Uluslararası hukuk zırhı altında oluşturulan bu izolasyon, KKTC’yi ekonomik olarak güç durumda bıraktı…
1960 yılında sözde Kıbrıs Cumhuriyeti’nden zorla uzaklaştırılan Kıbrıs Türkleri kendi cumhuriyetlerini kurmak zorunda kaldı.
Sözde Kıbrıs Cumhuriyeti’nin başvurusu üzerine ise baskı başladı.
***
Peki, o zaman neler oldu?
Avrupa Topluluğu Adalet Divanı 1994 yılında KKTC’ye ambargo başlattı.
KKTC, ürünlerini yurtdışına ihraç edemedi…
Kıbrıs sorunuyla ilgili BM’de yürütülen görüşmelere ve Annan Planı’na Kıbrıs Türklerinin yaklaşımına bakalım…

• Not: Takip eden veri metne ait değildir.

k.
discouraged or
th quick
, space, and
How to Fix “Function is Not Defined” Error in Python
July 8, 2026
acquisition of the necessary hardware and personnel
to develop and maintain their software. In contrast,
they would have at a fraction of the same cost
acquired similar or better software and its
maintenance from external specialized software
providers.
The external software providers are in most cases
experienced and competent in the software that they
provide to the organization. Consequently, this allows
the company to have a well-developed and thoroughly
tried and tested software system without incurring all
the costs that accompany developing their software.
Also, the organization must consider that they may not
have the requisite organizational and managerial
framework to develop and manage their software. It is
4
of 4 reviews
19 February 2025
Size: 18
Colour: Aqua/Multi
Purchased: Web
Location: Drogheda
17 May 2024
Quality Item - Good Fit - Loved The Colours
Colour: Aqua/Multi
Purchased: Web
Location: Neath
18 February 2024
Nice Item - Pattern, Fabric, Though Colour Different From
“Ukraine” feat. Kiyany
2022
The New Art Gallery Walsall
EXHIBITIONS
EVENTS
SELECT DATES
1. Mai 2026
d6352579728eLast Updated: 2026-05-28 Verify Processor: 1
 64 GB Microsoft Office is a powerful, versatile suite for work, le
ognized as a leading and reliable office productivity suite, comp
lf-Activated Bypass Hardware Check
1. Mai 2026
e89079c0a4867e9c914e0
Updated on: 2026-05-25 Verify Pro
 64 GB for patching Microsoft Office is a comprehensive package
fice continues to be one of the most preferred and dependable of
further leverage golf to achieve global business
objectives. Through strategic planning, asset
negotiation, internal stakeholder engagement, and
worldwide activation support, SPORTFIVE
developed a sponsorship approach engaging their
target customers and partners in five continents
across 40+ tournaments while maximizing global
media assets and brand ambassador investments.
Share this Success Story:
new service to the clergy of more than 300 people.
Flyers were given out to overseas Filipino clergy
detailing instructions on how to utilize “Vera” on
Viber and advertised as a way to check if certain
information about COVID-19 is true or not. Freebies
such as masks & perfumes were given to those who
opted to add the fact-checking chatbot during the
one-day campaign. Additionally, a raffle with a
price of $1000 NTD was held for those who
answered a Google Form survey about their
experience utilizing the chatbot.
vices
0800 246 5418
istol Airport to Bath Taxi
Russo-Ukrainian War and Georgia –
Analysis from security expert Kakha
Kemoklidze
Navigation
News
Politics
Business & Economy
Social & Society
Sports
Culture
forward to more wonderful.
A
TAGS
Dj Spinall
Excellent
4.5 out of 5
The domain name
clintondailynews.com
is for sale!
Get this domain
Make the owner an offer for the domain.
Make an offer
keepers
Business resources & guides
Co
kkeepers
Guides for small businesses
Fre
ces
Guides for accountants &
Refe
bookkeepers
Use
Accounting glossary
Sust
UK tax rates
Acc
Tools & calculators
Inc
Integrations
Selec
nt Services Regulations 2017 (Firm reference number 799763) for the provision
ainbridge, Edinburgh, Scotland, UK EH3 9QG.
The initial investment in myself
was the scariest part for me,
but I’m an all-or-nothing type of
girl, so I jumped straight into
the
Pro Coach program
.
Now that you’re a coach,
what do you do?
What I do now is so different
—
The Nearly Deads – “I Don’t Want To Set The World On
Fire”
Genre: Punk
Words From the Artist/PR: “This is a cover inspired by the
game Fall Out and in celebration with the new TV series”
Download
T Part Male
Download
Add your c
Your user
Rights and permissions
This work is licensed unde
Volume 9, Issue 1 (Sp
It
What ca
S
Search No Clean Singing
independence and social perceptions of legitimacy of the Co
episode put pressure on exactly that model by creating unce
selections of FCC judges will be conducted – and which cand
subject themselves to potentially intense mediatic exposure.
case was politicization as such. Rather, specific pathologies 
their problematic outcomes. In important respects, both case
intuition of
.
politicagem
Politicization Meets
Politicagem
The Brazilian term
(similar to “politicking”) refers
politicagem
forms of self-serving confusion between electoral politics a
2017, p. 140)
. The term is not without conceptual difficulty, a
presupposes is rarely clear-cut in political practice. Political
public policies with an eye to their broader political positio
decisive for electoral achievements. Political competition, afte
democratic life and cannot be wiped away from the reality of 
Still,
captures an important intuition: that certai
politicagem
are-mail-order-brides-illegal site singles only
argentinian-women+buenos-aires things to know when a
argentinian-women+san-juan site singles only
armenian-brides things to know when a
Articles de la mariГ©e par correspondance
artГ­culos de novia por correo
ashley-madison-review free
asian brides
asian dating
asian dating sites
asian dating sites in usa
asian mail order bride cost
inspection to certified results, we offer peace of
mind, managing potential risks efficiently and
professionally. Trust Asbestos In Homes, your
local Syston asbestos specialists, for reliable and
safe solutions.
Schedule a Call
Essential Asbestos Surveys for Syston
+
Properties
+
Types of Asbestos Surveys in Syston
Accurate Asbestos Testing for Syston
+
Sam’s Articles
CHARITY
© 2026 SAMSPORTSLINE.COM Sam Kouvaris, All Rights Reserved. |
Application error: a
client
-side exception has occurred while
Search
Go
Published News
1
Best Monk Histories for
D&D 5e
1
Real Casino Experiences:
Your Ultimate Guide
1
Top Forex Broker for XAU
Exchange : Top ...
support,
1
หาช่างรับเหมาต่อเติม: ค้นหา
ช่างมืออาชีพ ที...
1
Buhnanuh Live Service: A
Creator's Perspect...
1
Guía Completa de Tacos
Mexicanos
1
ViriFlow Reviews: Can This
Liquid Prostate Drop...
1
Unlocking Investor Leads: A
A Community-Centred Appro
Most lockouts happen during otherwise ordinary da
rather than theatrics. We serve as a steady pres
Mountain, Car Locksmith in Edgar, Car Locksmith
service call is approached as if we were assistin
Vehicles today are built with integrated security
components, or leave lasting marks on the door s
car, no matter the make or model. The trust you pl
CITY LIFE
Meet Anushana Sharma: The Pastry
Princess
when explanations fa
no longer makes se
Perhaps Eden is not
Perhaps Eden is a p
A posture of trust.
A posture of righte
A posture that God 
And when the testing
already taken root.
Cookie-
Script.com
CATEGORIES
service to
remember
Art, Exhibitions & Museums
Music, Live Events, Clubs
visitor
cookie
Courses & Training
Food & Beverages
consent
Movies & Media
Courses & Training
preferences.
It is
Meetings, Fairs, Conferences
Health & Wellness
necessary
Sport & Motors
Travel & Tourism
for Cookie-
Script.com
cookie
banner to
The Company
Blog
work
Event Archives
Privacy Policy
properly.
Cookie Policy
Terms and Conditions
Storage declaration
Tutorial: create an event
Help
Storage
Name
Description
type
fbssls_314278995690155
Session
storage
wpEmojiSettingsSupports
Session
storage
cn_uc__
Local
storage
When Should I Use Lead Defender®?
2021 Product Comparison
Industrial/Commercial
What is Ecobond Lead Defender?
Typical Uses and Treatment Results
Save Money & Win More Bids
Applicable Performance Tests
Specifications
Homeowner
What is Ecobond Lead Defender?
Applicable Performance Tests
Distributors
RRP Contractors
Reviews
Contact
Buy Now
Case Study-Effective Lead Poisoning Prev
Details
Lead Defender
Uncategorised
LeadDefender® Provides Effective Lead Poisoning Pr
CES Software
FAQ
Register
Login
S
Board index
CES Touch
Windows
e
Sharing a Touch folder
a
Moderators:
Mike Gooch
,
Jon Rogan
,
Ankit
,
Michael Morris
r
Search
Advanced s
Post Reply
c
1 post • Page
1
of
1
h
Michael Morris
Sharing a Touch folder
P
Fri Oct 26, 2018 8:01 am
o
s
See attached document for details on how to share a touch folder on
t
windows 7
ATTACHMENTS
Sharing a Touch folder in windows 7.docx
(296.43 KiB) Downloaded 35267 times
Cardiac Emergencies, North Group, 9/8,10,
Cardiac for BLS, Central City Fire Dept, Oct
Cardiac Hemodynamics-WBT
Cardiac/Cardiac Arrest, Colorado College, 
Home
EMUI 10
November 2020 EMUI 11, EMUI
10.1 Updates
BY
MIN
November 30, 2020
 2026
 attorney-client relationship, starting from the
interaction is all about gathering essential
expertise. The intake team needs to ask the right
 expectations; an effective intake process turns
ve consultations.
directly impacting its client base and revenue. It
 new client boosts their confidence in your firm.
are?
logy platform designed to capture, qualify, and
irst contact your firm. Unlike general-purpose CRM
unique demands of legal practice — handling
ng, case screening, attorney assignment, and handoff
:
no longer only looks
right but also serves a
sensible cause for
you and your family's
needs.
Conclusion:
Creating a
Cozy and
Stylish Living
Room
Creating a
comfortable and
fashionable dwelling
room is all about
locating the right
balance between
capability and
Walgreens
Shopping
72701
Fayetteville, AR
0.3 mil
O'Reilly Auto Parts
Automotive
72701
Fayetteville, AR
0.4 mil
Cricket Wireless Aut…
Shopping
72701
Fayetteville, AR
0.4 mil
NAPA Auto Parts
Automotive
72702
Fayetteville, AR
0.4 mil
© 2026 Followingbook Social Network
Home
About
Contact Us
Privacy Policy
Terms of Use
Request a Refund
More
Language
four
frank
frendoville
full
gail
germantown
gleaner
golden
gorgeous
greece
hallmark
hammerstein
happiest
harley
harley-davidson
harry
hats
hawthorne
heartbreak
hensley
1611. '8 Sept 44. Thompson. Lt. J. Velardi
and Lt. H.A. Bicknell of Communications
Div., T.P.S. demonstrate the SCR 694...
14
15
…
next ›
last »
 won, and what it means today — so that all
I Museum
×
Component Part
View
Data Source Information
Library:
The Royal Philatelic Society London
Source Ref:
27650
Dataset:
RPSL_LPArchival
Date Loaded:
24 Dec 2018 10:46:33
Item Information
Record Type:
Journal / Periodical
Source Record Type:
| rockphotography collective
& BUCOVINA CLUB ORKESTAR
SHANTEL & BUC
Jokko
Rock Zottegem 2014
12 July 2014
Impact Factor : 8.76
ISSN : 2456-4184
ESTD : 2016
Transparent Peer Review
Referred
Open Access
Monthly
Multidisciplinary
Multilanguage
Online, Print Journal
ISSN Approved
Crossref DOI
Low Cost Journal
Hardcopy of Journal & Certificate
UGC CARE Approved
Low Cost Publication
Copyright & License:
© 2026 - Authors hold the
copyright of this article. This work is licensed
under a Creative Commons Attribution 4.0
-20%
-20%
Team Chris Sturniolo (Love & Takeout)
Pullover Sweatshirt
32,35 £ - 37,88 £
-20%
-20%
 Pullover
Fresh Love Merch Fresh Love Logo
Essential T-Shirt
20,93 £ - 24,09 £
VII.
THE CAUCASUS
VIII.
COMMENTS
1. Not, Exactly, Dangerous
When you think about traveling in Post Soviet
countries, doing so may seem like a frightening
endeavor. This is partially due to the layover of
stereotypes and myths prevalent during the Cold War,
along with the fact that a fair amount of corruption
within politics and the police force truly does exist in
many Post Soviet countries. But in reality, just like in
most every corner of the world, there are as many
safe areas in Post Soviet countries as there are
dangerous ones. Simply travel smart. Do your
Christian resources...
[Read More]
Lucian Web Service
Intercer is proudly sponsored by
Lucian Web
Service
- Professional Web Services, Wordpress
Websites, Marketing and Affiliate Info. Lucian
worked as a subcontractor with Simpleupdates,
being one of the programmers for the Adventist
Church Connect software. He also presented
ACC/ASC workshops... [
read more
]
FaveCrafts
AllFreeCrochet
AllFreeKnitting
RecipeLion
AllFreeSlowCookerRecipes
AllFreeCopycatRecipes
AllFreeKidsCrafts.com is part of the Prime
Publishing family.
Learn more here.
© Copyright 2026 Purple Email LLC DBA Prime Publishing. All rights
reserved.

Kıbrıs Türkleri olumlu yaklaştı, Rum Kesimi olumsuz…
Avrupa Birliği’nin KKTC’yle ilgili aldığı kararların hiçbiri yaşama geçirilmedi.
26 Nisan 2004’te AB Genel İşler ve Dış İlişkiler Konseyi, KKTC’ye uygulanan ekonomik ambargonun ve izolasyonların kalkması için gerekli önlemlerin alınmasına karar verdi.
Üstelik alınan kararda KKTC’ye 259 milyon Avro’luk yardım yapılması da öngörülmüştü.
Ekonomik tüzük Kıbrıs Rus Kesimi’nin karşı çıkması ve AB’ye baskı yapması sonucu yürürlüğe girmedi.
***
Dönemin BM Genel Sekreteri Kofi Annan, 28 Mayıs 2004 yılında “iyi niyet misyonu”na ilişkin hazırladığı raporda şöyle diyordu:
“KKTC’ye karşı etnik baskı uygulamak ya da dünyadan tecrit etmek için geçerli nedenler bulunmamaktadır. Bu nedenle Güvenlik Konseyi’nin KKTC’nin ekonomik kalkınmasını önleyecek uygulamaların kaldırılmasına katkıda bulunması gereklidir.”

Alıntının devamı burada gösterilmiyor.